Irish banks may be mispricing credit risk, says Honohan
Outgoing Central Bank governor highlights persistent relatively high loan rejection rates
Outgoing Central Bank governor Patrick Honohan: ‘Irish banks mispriced credit risk before . . . are we sure they’re not mispricing in the other direction now?’ Photographic: Jonathan Crosby/Reuters
Irish banks may be too risk averse, outgoing Central Bank governor Patrick Honohan has said, while also highlighting the relatively high interest rates being charged by Irish lenders.
Noting rates had come down everywhere in the euro area except in Ireland, he said: “This raises a question as to whether these rates are a consequence of insufficient competition.”
In an address to the Small Firms’ Association, Prof Honohan said loan rejection rates here had not fallen to the same extent as they had in other formerly distressed EU states.
Irish banks may be “mispricing credit risk” resulting in relatively high loan rejection rates, he said. While banks were reckless in assessing risk prior to the crash, the pendulum may now have swung the other way, according to Prof Honohan.
Since the tsunami of credit receded seven years ago, lending conditions have been restricted by the shortfalls of capital on bank balance sheets.
“Irish banks mispriced credit risk before . . . are we sure they’re not mispricing in the other direction now?”
Earlier this year, Minister for Finance Michael Noonan met with representatives from the State’s six main lenders over concerns about the comparatively high rates charged for standard variable mortgages.

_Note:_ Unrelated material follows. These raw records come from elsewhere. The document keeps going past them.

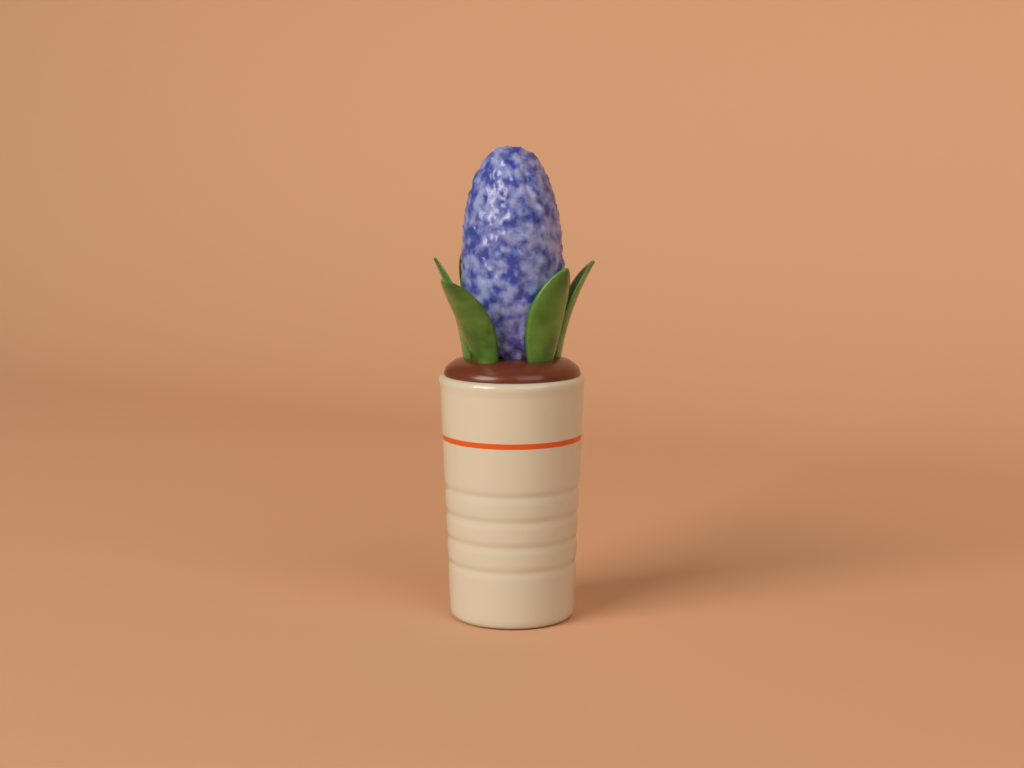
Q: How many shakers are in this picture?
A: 1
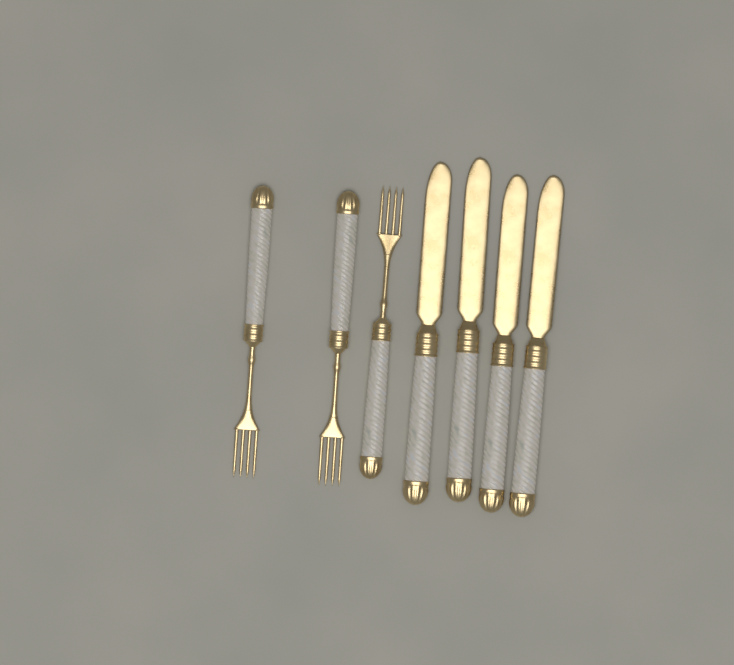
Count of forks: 3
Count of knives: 4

The issue of high variable mortgages has been a source of controversy with some borrowers on tracker loans paying less than 1 per cent while those on variable rates are paying 4.5 per cent.

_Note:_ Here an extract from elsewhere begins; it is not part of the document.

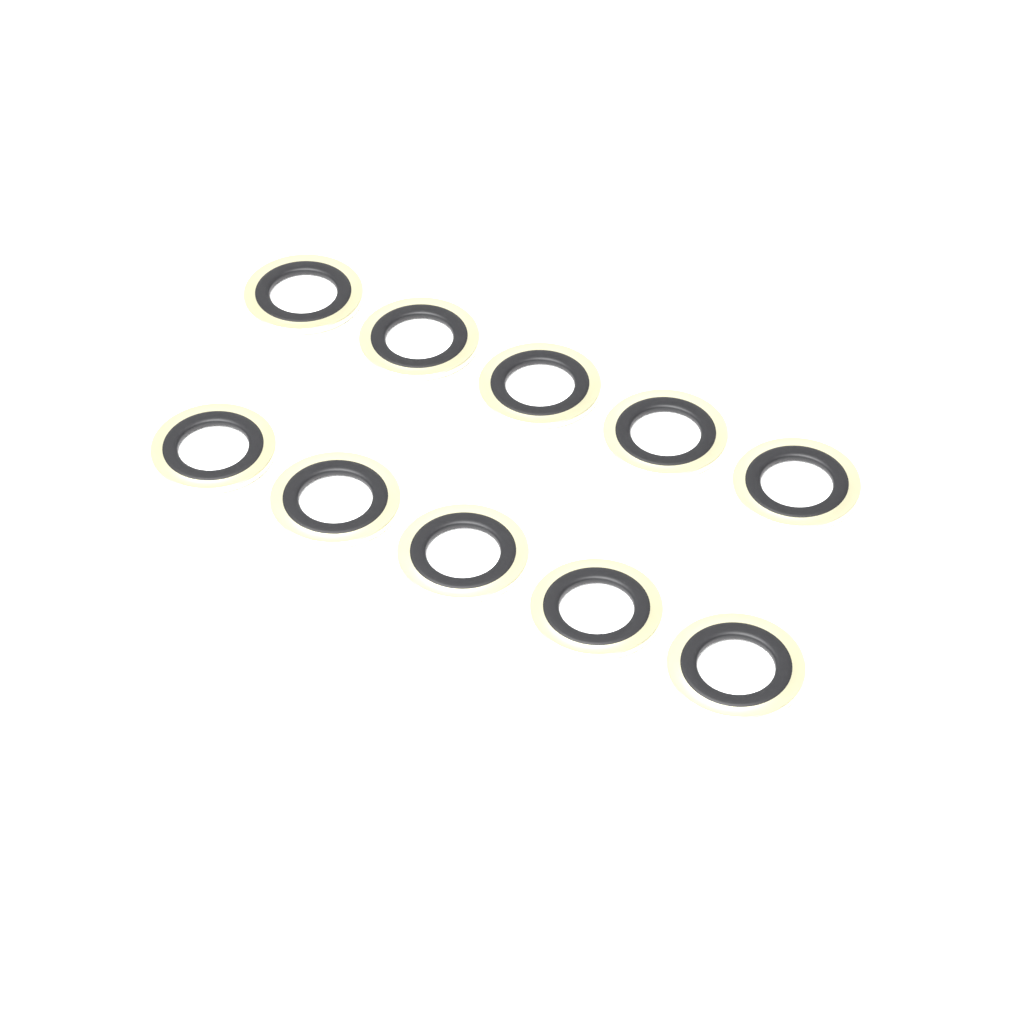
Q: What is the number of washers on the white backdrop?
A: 10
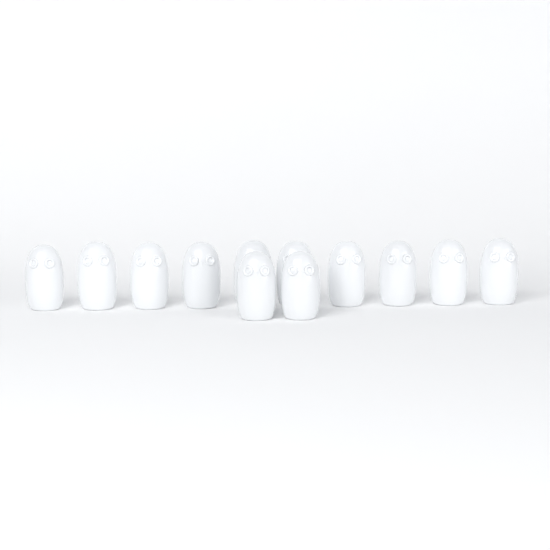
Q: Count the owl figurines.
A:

Prof Honohan said, however, it was unfair to blame banks for not passing on European Central Bank rate cuts as they did not benefit from them because of the large number of tracker mortgages on their books.

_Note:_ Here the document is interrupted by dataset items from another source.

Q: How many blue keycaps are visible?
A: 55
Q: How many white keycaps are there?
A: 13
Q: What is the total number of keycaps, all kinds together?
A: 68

“It’s not that banks are laughing or gouging . . . but it still doesn’t mean everything is right in the system,” he said.
Prof Honohan, who hinted he would be returning to academia upon stepping down as governor, appeared to rule out intervening in the marketplace to address the issue of interest rates, suggesting this could make the problem worse.
“We could all do with more competition in the banking system. I’m hoarse encouraging new investors to come into the Irish banking system in whatever way – acquisition, new start-up,” he said.
In his address, Prof Honohan said Ireland’s forecast growth rate of 6 per cent for 2015 had to be treated with great caution because of the complexities of accounting of the multinationals.
Since the middle of 2012, about 130,000 jobs have been created, mainly by the private sector, which pointed to a “solid, not dramatic, recovery”.
Small Firms’ Association chairman AJ Noonan called on the Government to commit once and for all to end the tax discrimination of small business owners and self-employed, who do not enjoy the same employee tax credits or PRSI benefits.
“To me it is shocking that we have members of government jumping up and down about taking swathes of people out of the Universal Social Charge trap while at the same time discriminating against the very people who create those jobs,” he said.